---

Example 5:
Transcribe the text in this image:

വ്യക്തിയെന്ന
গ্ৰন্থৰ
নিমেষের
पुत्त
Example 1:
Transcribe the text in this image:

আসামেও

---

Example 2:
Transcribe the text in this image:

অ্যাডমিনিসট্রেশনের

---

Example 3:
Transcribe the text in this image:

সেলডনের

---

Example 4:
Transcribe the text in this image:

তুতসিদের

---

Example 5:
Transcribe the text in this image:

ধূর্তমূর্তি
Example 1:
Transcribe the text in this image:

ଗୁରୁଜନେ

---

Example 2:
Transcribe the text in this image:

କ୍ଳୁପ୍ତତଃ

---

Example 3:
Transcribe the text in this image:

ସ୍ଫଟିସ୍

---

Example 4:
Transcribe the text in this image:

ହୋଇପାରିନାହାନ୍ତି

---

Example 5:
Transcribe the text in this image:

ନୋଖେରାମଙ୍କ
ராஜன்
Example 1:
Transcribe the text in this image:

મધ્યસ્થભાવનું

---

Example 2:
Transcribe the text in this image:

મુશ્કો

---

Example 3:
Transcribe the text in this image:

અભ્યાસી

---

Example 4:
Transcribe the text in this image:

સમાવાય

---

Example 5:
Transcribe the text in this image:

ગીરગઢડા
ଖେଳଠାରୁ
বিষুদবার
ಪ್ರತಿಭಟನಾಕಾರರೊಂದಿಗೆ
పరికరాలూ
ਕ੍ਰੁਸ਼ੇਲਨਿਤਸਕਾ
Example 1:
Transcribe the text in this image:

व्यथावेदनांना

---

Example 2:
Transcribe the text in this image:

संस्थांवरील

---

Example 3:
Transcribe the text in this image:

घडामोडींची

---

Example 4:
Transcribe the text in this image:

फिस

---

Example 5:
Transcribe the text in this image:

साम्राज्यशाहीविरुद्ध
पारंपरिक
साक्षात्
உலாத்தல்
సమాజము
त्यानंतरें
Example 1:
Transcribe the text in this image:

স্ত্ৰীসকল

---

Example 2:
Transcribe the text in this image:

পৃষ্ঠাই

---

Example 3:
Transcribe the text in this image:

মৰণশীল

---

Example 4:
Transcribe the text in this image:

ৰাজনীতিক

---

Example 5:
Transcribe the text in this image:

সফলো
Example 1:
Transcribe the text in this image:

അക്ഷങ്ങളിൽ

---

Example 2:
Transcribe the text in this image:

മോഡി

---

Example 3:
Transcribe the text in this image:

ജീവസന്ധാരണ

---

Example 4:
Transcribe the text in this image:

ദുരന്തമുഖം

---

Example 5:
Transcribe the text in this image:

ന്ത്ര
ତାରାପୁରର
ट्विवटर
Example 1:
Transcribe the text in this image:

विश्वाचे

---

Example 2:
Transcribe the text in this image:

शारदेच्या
--------------------
Your reply should consist of all the records, set down exactly.

---

Example 5:
Transcribe the text in this image:

വ്യക്തിയെന്ന
গ্ৰন্থৰ
নিমেষের
पुत्त
Example 1:
Transcribe the text in this image:

আসামেও

---

Example 2:
Transcribe the text in this image:

অ্যাডমিনিসট্রেশনের

---

Example 3:
Transcribe the text in this image:

সেলডনের

---

Example 4:
Transcribe the text in this image:

তুতসিদের

---

Example 5:
Transcribe the text in this image:

ধূর্তমূর্তি
Example 1:
Transcribe the text in this image:

ଗୁରୁଜନେ

---

Example 2:
Transcribe the text in this image:

କ୍ଳୁପ୍ତତଃ

---

Example 3:
Transcribe the text in this image:

ସ୍ଫଟିସ୍

---

Example 4:
Transcribe the text in this image:

ହୋଇପାରିନାହାନ୍ତି

---

Example 5:
Transcribe the text in this image:

ନୋଖେରାମଙ୍କ
ராஜன்
Example 1:
Transcribe the text in this image:

મધ્યસ્થભાવનું

---

Example 2:
Transcribe the text in this image:

મુશ્કો

---

Example 3:
Transcribe the text in this image:

અભ્યાસી

---

Example 4:
Transcribe the text in this image:

સમાવાય

---

Example 5:
Transcribe the text in this image:

ગીરગઢડા
ଖେଳଠାରୁ
বিষুদবার
ಪ್ರತಿಭಟನಾಕಾರರೊಂದಿಗೆ
పరికరాలూ
ਕ੍ਰੁਸ਼ੇਲਨਿਤਸਕਾ
Example 1:
Transcribe the text in this image:

व्यथावेदनांना

---

Example 2:
Transcribe the text in this image:

संस्थांवरील

---

Example 3:
Transcribe the text in this image:

घडामोडींची

---

Example 4:
Transcribe the text in this image:

फिस

---

Example 5:
Transcribe the text in this image:

साम्राज्यशाहीविरुद्ध
पारंपरिक
साक्षात्
உலாத்தல்
సమాజము
त्यानंतरें
Example 1:
Transcribe the text in this image:

স্ত্ৰীসকল

---

Example 2:
Transcribe the text in this image:

পৃষ্ঠাই

---

Example 3:
Transcribe the text in this image:

মৰণশীল

---

Example 4:
Transcribe the text in this image:

ৰাজনীতিক

---

Example 5:
Transcribe the text in this image:

সফলো
Example 1:
Transcribe the text in this image:

അക്ഷങ്ങളിൽ

---

Example 2:
Transcribe the text in this image:

മോഡി

---

Example 3:
Transcribe the text in this image:

ജീവസന്ധാരണ

---

Example 4:
Transcribe the text in this image:

ദുരന്തമുഖം

---

Example 5:
Transcribe the text in this image:

ന്ത്ര
ତାରାପୁରର
ट्विवटर
Example 1:
Transcribe the text in this image:

विश्वाचे

---

Example 2:
Transcribe the text in this image:

शारदेच्या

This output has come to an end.